> _ИСХОДНЫЙ ТЕКСТ_
Последние два дня репетиции проводились в полном составе с участием оркестра, который до тех пор разучивал материал самостоятельно под руководством Бобби Морриса. Глен Сирин прислал из Мемфиса аранжировки для некоторых новых песен, однако по большей части они работали по записям. Элвис нервничал перед первым выступлением так же, как перед телевизионным шоу, переходя от состояния маниакального возбуждения к мучительному страху. В первую неделю в Лас — Вегасе он посетил целый ряд шоу, пристально изучая выступления исполнителей и реакцию публики. За три дня до своего первого выступления он пошел с несколькими парнями посмотреть выступление Барбары Стрейзанд по приглашению певицы. Выступление Стрейзанд, шоу — кабаре из одного исполнителя, которое получило довольно умеренный прием и собрало разношерстную публику, не произвело на него особого впечатления. Эту чертовски большую сцену нужно чем — то заполнять, сказал он Чарли, а она выглядела на ней очень одиноко. У него будет все по — другому, сказал он. Он будет окружен музыкантами, и у него будет две группы бэк — вокалистов с их чудесными и разными голосами; он будет не один.
Первое выступление, 31 июля, было единственным в этот вечер и только по приглашениям, разосланным по списку, составленному из знаменитостей первой величины, над которым Полковник работал последние два месяца. Тут был целый пантеон знаменитостей музыкальной индустрии — от Фэтса Домино и Пэта Буна до Пола Анка, Фила Окса, Кэрол Чантинг, Ширли Басси и Дика Кларка. Полковник даже организовал прилет целого десанта нью — йоркских критиков, которых должен был доставить личный самолет владельца «Интернэшнл» Керка Керкориана, Элвис же послал специальное приглашение на выступление своему первому наставнику Сэму Филлипсу.
Днем состоялась генеральная репетиция, однако к тому времени, как в 8.15 Sweet Inspirations открыли шоу, Элвис привел себя в такое состояние, что у Джо закрались сомнения, сможет ли он выступать. «Все шло хорошо до этого вечера. Его терзала мысль о том, как его примут. Он не мог усидеть на месте, все ходил взад — вперед; можно было видеть, как с него катился пот, когда он выходил на сцену. Он всегда нервничал перед каждым выступлением, но он никогда не нервничал так».

(Строки из набора данных)
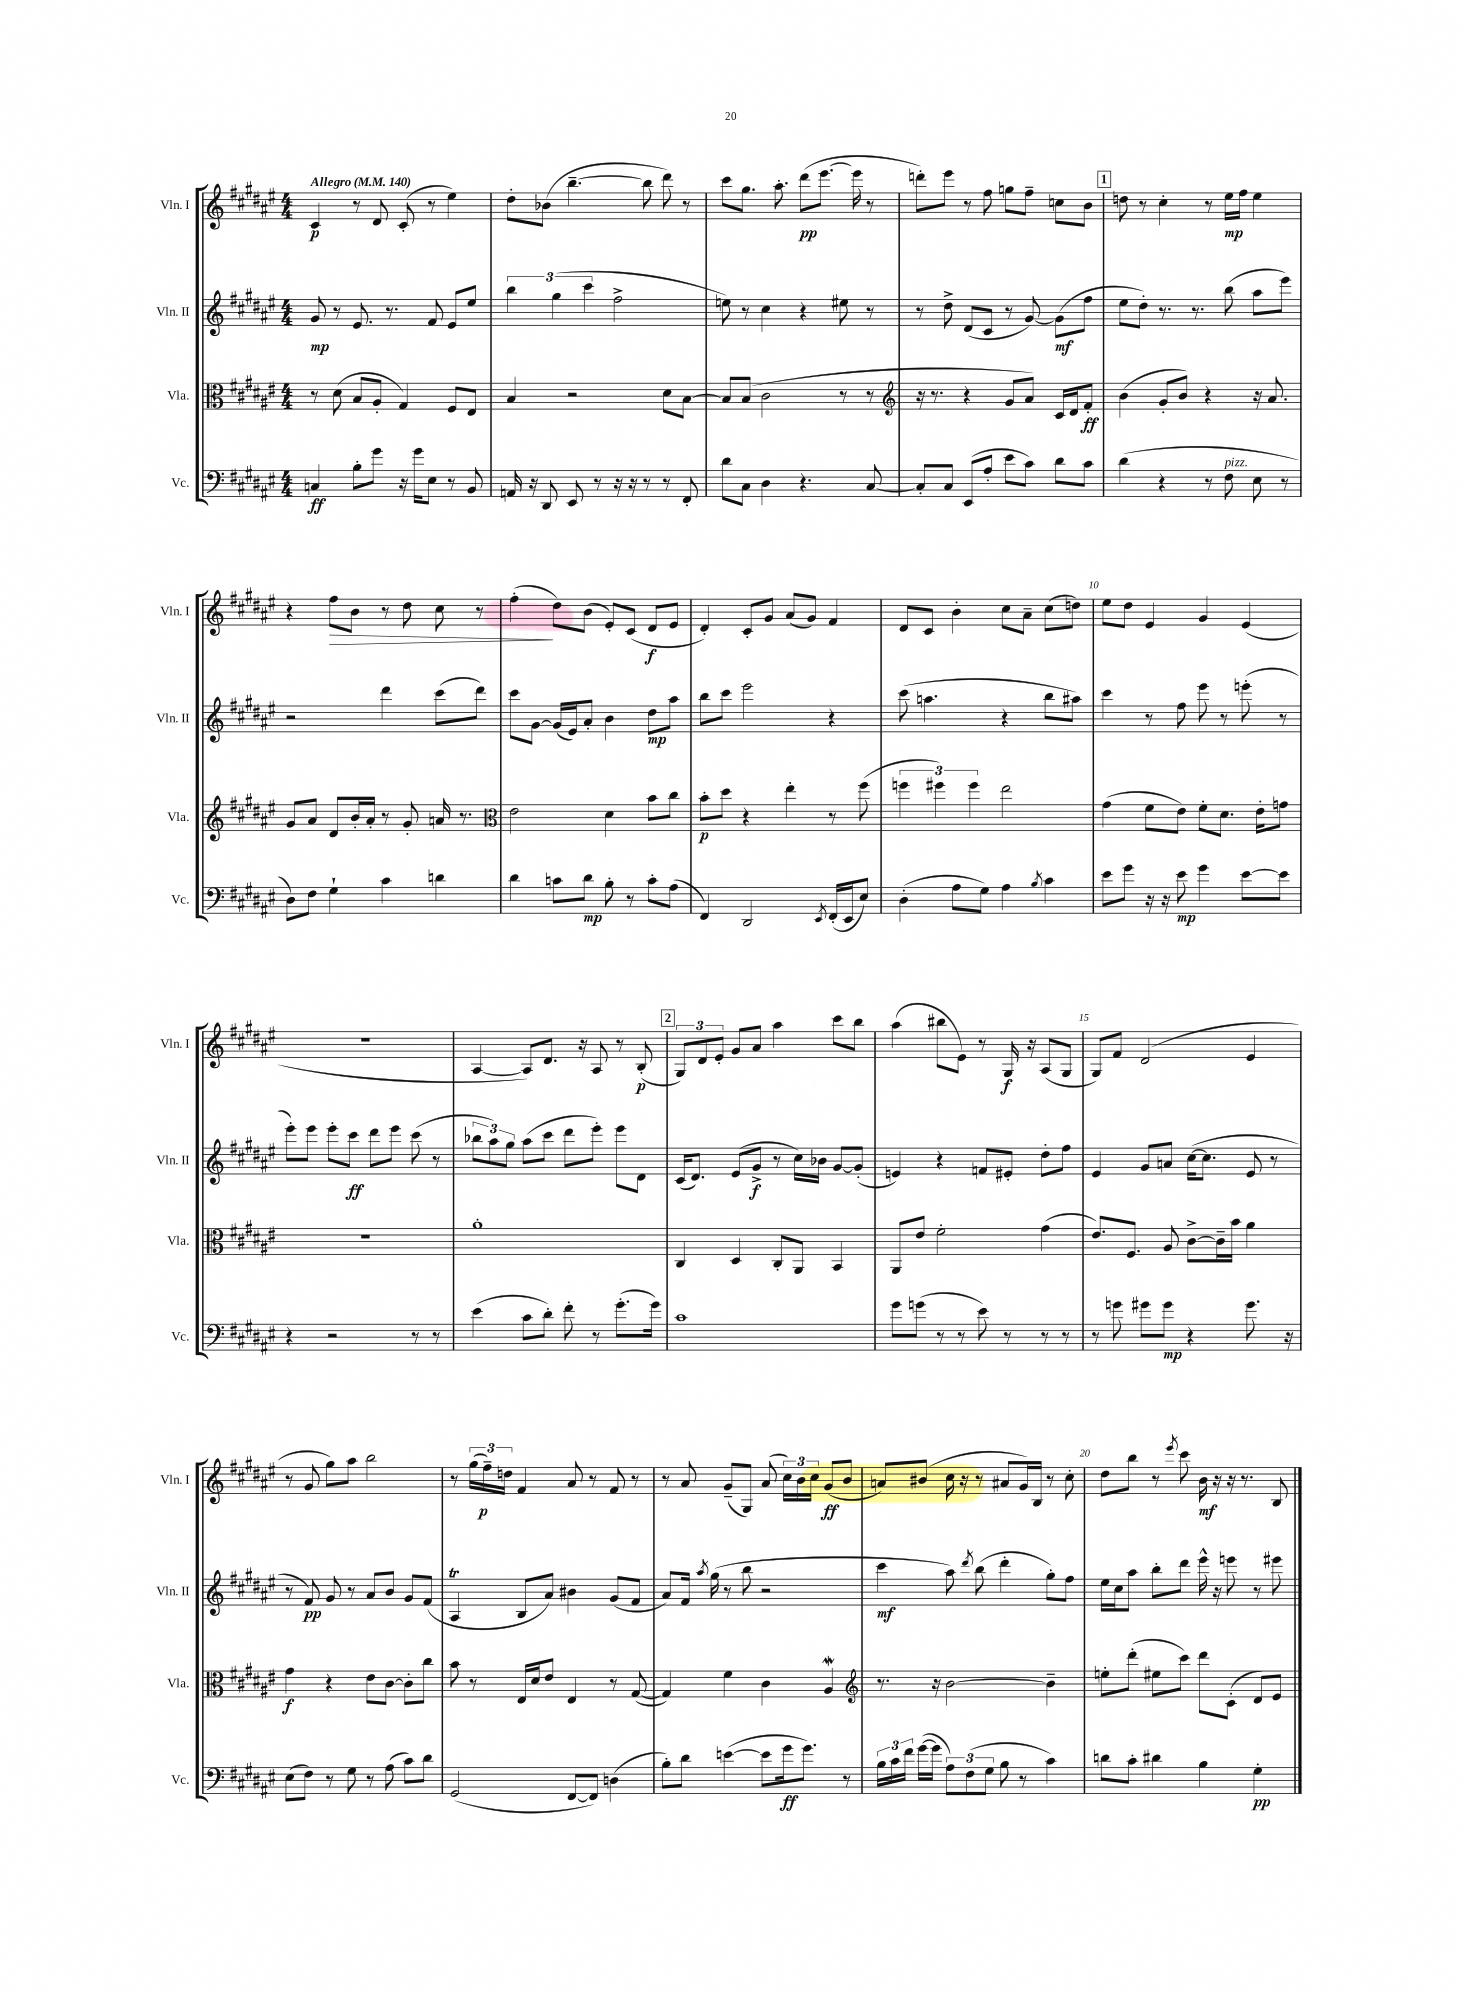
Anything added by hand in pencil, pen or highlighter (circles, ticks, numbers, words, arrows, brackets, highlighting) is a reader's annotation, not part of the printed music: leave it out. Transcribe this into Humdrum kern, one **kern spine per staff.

**kern	**kern	**kern	**kern
*staff4	*staff3	*staff2	*staff1
*clefF4	*clefC3	*clefG2	*clefG2
*k[f#c#g#d#a#e#]	*k[f#c#g#d#a#e#]	*k[f#c#g#d#a#e#]	*k[f#c#g#d#a#e#]
*M4/4	*M4/4	*M4/4	*M4/4
*MM140	*MM140	*MM140	*MM140
4C/	8r	8g#/	4c#/
.	(8d#\	8r	.
8B'\L	8B/L	8.e#/	8r
8g#\J	8A#'/J	.	8d#/
.	.	8.r	.
16r	4G#/)	.	(8c#'/
16g#\LK	.	.	.
8E#\J	.	8f#/	8r
8r	8F#/L	8e#/L	4ee#\)
8BB/	8E#/J	8ee#/J	.
=	=	=	=
16AA/	4B/	6bb\	8dd#'\L
16r	.	.	.
8DD#/	.	.	(8b-\J
.	.	(6gg#\	.
8EE#/	2r	.	[4.bb~\
.	.	6ccc#\	.
8r	.	.	.
16r	.	2ff#^\	.
16r	.	.	.
8r	.	.	8bb\]
8r	8d#\L	.	8ddd#\)
8FF#'/	[8B\J	.	8r
=	=	=	=
8d#\L	8B/]L	8ee\)	8ccc#\L
8C#\J	(8B/J	8r	8.gg#\J
4D#\	2c#\	4cc#\	.
.	.	.	8.aa#'\
4.r	.	4r	(8ddd#\L
.	.	.	[8.eee#\J
.	8r	8ee#\	.
.	.	.	16eee#\]
[8C#/	8r	8r	8r
=	=	=	=
*	*clefG2	*	*
8C#'/]L	16r	8r	8ddd'\L)
.	8.r	.	.
8C#/J	.	8dd#^\	8eee#\J
(8EE#/L	4r	(8d#/L	8r
8A#'/J	.	8c#/J	8ff#\
8e#\L	8g#/L	8r	8gg\L
8c#\J)	8a#/J)	[8g#/)	8ff#~\J
8d#\L	16c#/LL	(8g#\]L	8cc\L
.	16d#/J	.	.
8c#\J	8f#'/J	8ff#\J	8b\J
=	=	=	=
(4d#\	(4b\	8ee#\L	8dd\
.	.	8dd#'\J)	8r
4r	8g#'/L	8.r	4cc#'\
.	8b/J)	.	.
.	.	8.r	.
8r	4r	.	8r
8F#\	.	(8bb\	16ee#\LL
.	.	.	16ff#\JJ
8E#\	16r	8aa#\L	4ee#\
.	8.a#/	.	.
8r	.	8eee#\J)	.
=	=	=	=
8D#\L)	8g#/L	2r	4r
8F#\J	8a#/J	.	.
4G#`\	8d#/L	.	8ff#\L
.	16b'/L	.	8b\J
.	16a#'/JJ	.	.
4c#\	8r	4ddd#\	8r
.	8g#'/	.	8dd#\
4d\	16a/	(8ccc#\L	8cc#\
.	8.r	.	.
.	.	8ddd#\J)	8r
=	=	=	=
*	*clefC3	*	*
4d#\	2e#\	8ccc#\L	(4ff#'\
.	.	[8g#\J	.
8c\L	.	(16g#/]LL	8dd#\L)
.	.	16e#/J)	.
8d#\J	.	8a#'/J	(8b\J
8B'\	4d#\	4b\	8e#'/L)
8r	.	.	(8c#/J
8c'\L	8b\L	8dd#\L	8d#/L
(8A#\J	8cc#\J	8aa#\J	8e#/J
=	=	=	=
4FF#/)	8b'\L	8bb\L	4d#'/)
.	8dd#\J	8ccc#\J	.
2DD#/	4r	2eee#\	8c#'/L
.	.	.	8g#/J
.	4ee#'\	.	(8a#/L
.	.	.	8g#/J)
8qEE#/	.	.	.
(16FF#'/LL	8r	4r	4f#/
16EE#/J	.	.	.
8E#/J)	(8ff#\	.	.
=	=	=	=
(4D#'\	6ff\	(8ccc#\	8d#/L
.	.	4.aa\	8c#/J
.	6ff#\)	.	.
8A#\L	.	.	4b'\
.	6ff#\	.	.
8G#\J)	.	.	.
4A#\	2ee#\	4r	8cc#\L
.	.	.	8a#~\J
8qB/	.	.	.
4c#\	.	8bb\L	(8cc#\L
.	.	8aa#\J)	8dd\J)
=	=	=	=
8e#\L	(4g#\	4ccc#\	8ee#\L
8g#\J	.	.	8dd#\J
16r	8f#\L	8r	4e#/
16r	.	.	.
8e#\	8e#\J)	8ff#\	.
4g#\	8f#'\L	8eee#\	4g#/
.	8.d#\J	8r	.
[8e#\L	.	(8eee'\	(4e#/
.	16e#'\LK	.	.
8e#\]J	8g\J	8r	.
=	=	=	=
4r	1r	8eee#'\L)	1r
.	.	8eee#\J	.
2r	.	8eee#'\L	.
.	.	8ccc#\J	.
.	.	8ddd#\L	.
.	.	8eee#\J	.
8r	.	(8ccc#\	.
8r	.	8r	.
=	=	=	=
(4e#\	1a#'	12bb-\L	[4A#/
.	.	12aa#\)	.
.	.	12gg#\J	.
8c#\L	.	(8aa#\L	8A#/]L)
8d#'\J)	.	8ccc#\J	8.d#/J
8f#'\	.	8ddd#\L	.
.	.	.	16r
8r	.	8eee#'\J)	8A#/
(8.g#'\L	.	8eee#\L	8r
.	.	8d#\J	(8B'/
16g#\Jk)	.	.	.
=	=	=	=
1c#	4C#/	(16c#/LK	12G#/L)
.	.	8.d#/J)	.
.	.	.	12d#/
.	.	.	12e#'/J
.	4D#/	(8e#/L	8g#/L
.	.	8g#^/J	8a#/J
.	8C#'/L	8r	4aa#\
.	8AA#/J	16cc#\LL)	.
.	.	16b-\JJ	.
.	4BB/	[8g#/L	8ccc#\L
.	.	(8g#'/]J	8bb\J
=	=	=	=
8g#\L	8AA#/L	4e/)	(4aa#\
(8g\J	8e#/J	.	.
8r	2f#'\	4r	8bb#\L
8r	.	.	8e#\J)
8e#\)	.	8f/L	8r
8r	.	8e#'/J	16G#/
.	.	.	16r
8r	(4g#\	8dd#'\L	(8A#/L
8r	.	8ff#\J	8G#/J
=	=	=	=
8r	8.e#/L)	4e#/	8G#/L)
8g\	.	.	8f#/J
.	8.F#/J	.	.
8g#\L	.	8g#/L	(2d#/
8g#\J	8A#/	8a/J	.
4r	[8c#^\L	([16cc#\LK	.
.	.	8.cc#\]J	.
.	16c#~\]L	.	.
.	16b\JJ	.	.
8.g#\	4a#\	8e#/	4e#/
.	.	8r	.
16r	.	.	.
=	=	=	=
(8E#\L	4g#\	8r	8r
8F#\J)	.	8f#/)	8g#/
8r	4r	8g#/	8gg#\L)
8G#\	.	8r	8aa#\J
8r	8e#\L	8a#/L	2bb\
(8A#\	[8c#\J	8b/J	.
8c#\L)	8c#'\]L	8g#/L	.
8d#\J	8cc#\J	(8f#/J	.
=	=	=	=
(2GG#/	8b\	4A#/	8r
.	8r	.	(24gg#\LL
.	.	.	24ff#~\)
.	.	.	24dd\JJ
.	16E#/LL	8B/L	4f#/
.	16d#/J	.	.
.	8e#/J	8a#/J)	.
[8FF#/L	4E#/	4b#\	8a#/
8FF#/]J)	.	.	8r
(4D\	8r	(8g#/L	8f#/
.	([8G#/	8f#/J	8r
=	=	=	=
8B'\L)	4G#/])	8a#/L)	8r
8d#\J	.	16f#/Jk	8a#/
.	.	8qaa#/	.
.	.	(16gg#\	.
([4e\	4f#\	8r	(8g#~/L
.	.	8bb\	8G#/J)
8e\]L	4c#\	2r	(8a#/
16g#\k	.	.	24cc#\LL)
.	.	.	24b\
8.g#\J)	.	.	.
.	.	.	24cc#\JJ
.	4A#/	.	(8g#/L
8r	.	.	8b/J
=	=	=	=
*	*clefG2	*	*
24B\LL	8.r	4ccc#\	8a/L)
24c#\	.	.	.
24f#\JJ	.	.	.
([16g#\LL	.	.	(8b#/J
16g#\]JJ	16r	.	.
12A#\L)	[2b\	8aa#\)	16cc#\
.	.	.	16r
(12F#\	.	.	.
.	.	8qddd#/	.
.	.	(8bb\	8r
12G#\J	.	.	.
8B\	.	4ddd#'\	8a#/L
8r	.	.	16g#/L)
.	.	.	16B/JJ
4c#\)	4b~\]	8gg#'\L)	8r
.	.	8ff#\J	8cc#'\
=	=	=	=
8d\L	8ee'\L	16ee#\LL	8dd#\L
.	.	16cc#\J	.
8c#'\J	(8ddd#'\J	8aa#\J	8bb\J
4d#\	8ee#\L	8bb'\L	8r
.	.	.	8qeee#/
.	8ccc#\J)	8ddd#\J	8ccc#\
4B\	8ddd#\L	16eee#^^\	16b\
.	.	16r	16r
.	(8c#'\J	8eee\	16r
.	.	.	8.r
4G#'\	8d#/L)	8r	.
.	8e#/J	8eee#\	8B/
==	==	==	==
*-	*-	*-	*-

> _ЗАДАНИЯ_
A) Ответьте на вопросы по тексту об Элвисе:
(i) Под чьим руководством оркестр до последних двух дней разучивал материал самостоятельно?
(ii) Какого числа состоялось первое выступление?
(iii) В какое время Sweet Inspirations открыли шоу?
B) Переведите на английский язык следующее предложение из текста об Элвисе: «Элвис нервничал перед первым выступлением так же, как перед телевизионным шоу, переходя от состояния маниакального возбуждения к мучительному страху».
C) Продолжите текст об Элвисе, начав сразу после его последнего предложения.

> _ОТВЕТЫ К ЗАДАНИЯМ_
A)
(i) Под руководством Бобби Морриса.
(ii) 31 июля.
(iii) В 8.15.

B) Elvis was as nervous before his first performance as he had been before the television show, swinging from a state of manic excitement to agonizing dread.

C)
Sweet Inspirations торжественно открыли шоу, отметив свое выступление парадным исполнением «Born Free», «Impossible Dream» и «How High the Moon». Сорокаоднолетний комик Сэмми Шор, которого Полковник углядел на выступлении Тома Джонса, представил потешивший публику номер, который вращался вокруг наставлений его альтер эго — черного проповедника брата Сэма — и включал такие шутки: «Юность впустую расходуется на юных. Дайте нам то, что есть у молодых, и вы знаете, что у нас будет? Множество стариков с прыщами». И затем, без объявления, на сцену вышел Элвис, и не под что — нибудь, а под аккомпанемент песни «Blue Suede Shoes» Карла Перкинсона, которую он практически загубил исполнением в псевдоклассической манере и на фоне претенциозной оркестровки во время шоу на NBC. На этот раз не было и намека на претенциозность; имея под рукой самолично набранных музыкантов, он просто — напросто запел рок — н–ролл, и почти сразу же весь зал взорвался.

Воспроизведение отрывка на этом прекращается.